We lived la passione nolana thanks to Gianni. Red-haired young nolano engineer, Gianni now works in Tuscany but heads home for the Gigli, logicamente, as do New Yorkers we met of nolano descendancy – though none were cullatori– eager to reunite with their paranza. Like Gianni. He was home to embrace his Giglio – and the festival. And Gianni embraced us, too, right from his advice on choice of B&B to tips on best fish ristoranti, his favorite cafe’ and gelaterie, Nola historic sites, festive moments not-to-miss, how to take the guided walking tour of the Gigli – and where to be on Sunday morning as the Gigli entered the main piazza backdropped by the Duomo, where San Paolino is buried (eight elegant Gigli processional banners flanking his flower-laden altar).
By Sunday, we were in the throes of “Gigli passione.” When did it start?
Probably Friday night, joining Gianni and friends for a pre-festa dinner to the beat of the musica nolana, all up to dance, sing between courses. Nolano fervor was contagious We felt it during our one-hour guided walk with impassioned young Giulia from Giglio-to-Giglio (passing small, hand-crafted gigli in many Nola shop windows and cafes) – and while hearing the stories of Gianni’s uncle, once a caporale for his paranza.

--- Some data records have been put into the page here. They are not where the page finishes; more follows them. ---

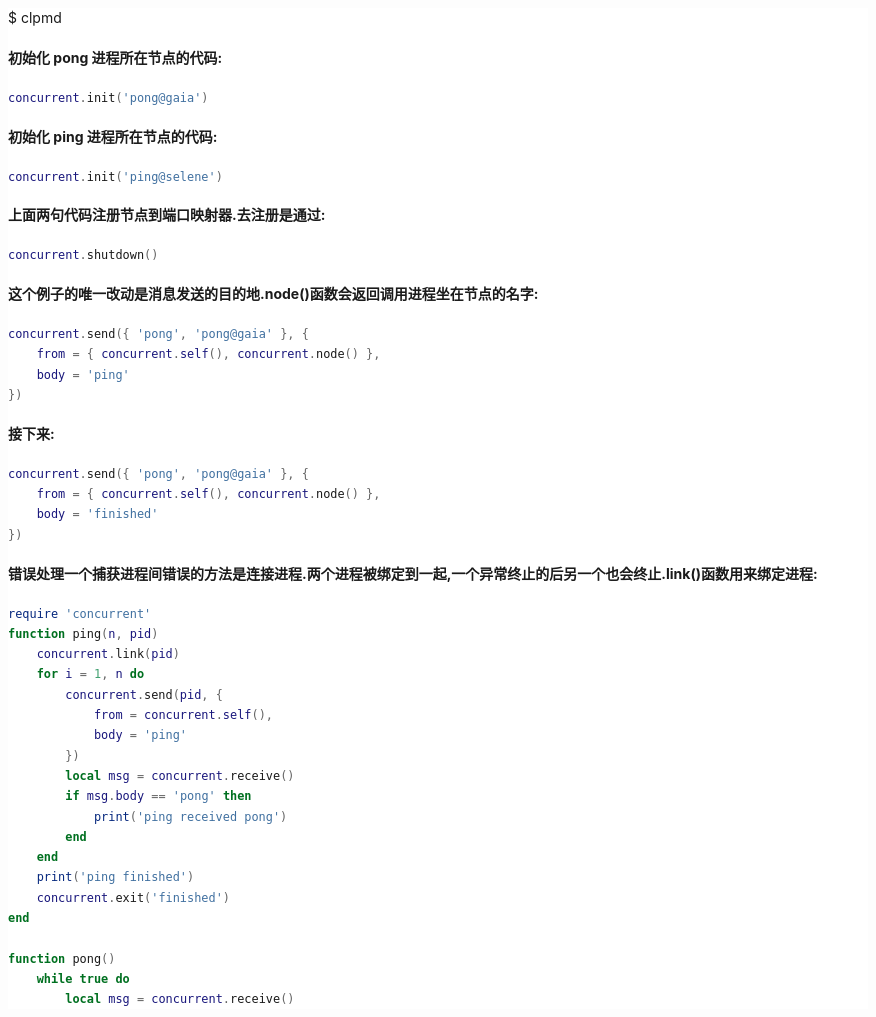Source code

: 

$ clpmd




<h4>初始化 pong 进程所在节点的代码:</h4> 


```lua
concurrent.init('pong@gaia')
```



<h4>初始化 ping 进程所在节点的代码:</h4> 


```lua
concurrent.init('ping@selene')
```


<h4>上面两句代码注册节点到端口映射器.去注册是通过:</h4> 


```lua
concurrent.shutdown()
```



<h4>这个例子的唯一改动是消息发送的目的地.node()函数会返回调用进程坐在节点的名字:</h4> 


```lua
concurrent.send({ 'pong', 'pong@gaia' }, {
    from = { concurrent.self(), concurrent.node() },
    body = 'ping'
})
```


<h4>接下来:</h4> 


```lua
concurrent.send({ 'pong', 'pong@gaia' }, {
    from = { concurrent.self(), concurrent.node() },
    body = 'finished'
})
```



<h4>错误处理一个捕获进程间错误的方法是连接进程.两个进程被绑定到一起,一个异常终止的后另一个也会终止.link()函数用来绑定进程:</h4> 

```lua
require 'concurrent'
function ping(n, pid)
    concurrent.link(pid)
    for i = 1, n do
        concurrent.send(pid, {
            from = concurrent.self(),
            body = 'ping'
        })
        local msg = concurrent.receive()
        if msg.body == 'pong' then
            print('ping received pong')
        end
    end
    print('ping finished')
    concurrent.exit('finished')
end

function pong()
    while true do
        local msg = concurrent.receive()
```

Nola kept on embracing us: we visited Gianni’s home, his father welcoming us with his homemade nocino (walnut liqueur) and his mother, with typical Gigli sweets. In the Duomo, I saw children praying before the San Paolino altar in the Duomo, their father reaching up to reverently touch the silver bust of the Saint (carried in Procession during the festivities): “Thanks to him, I survived a car accident”.
And on Sunday morning walking to the main piazza where the eight Gigli and la barca di San Paolino would soon converge, peaking emotions, explosive enthusiasm surrounded us. We passed piazzas with Gigli in the center, encircled by dancing, singing, clapping nolani in paroxysms of delirium.
In Piazza Giordano Bruno, la Festa dei Gigli hit us like a tsunami wave, washing us away: indescribable the emotional shock of first sight of a Giglio lifted up by 120 linked men, prancing to the rhythms of the band playing on the platform on their backs. Pino gasped, then grinned, then clapped. I just furtively rubbed away unexpected tears slipping down my cheeks.
Gianni, you shared so much with us – but nothing could possibly prepare us for the rhapsody of Gigli emotions.
We were far more than just “touched” by this ”Intangible.”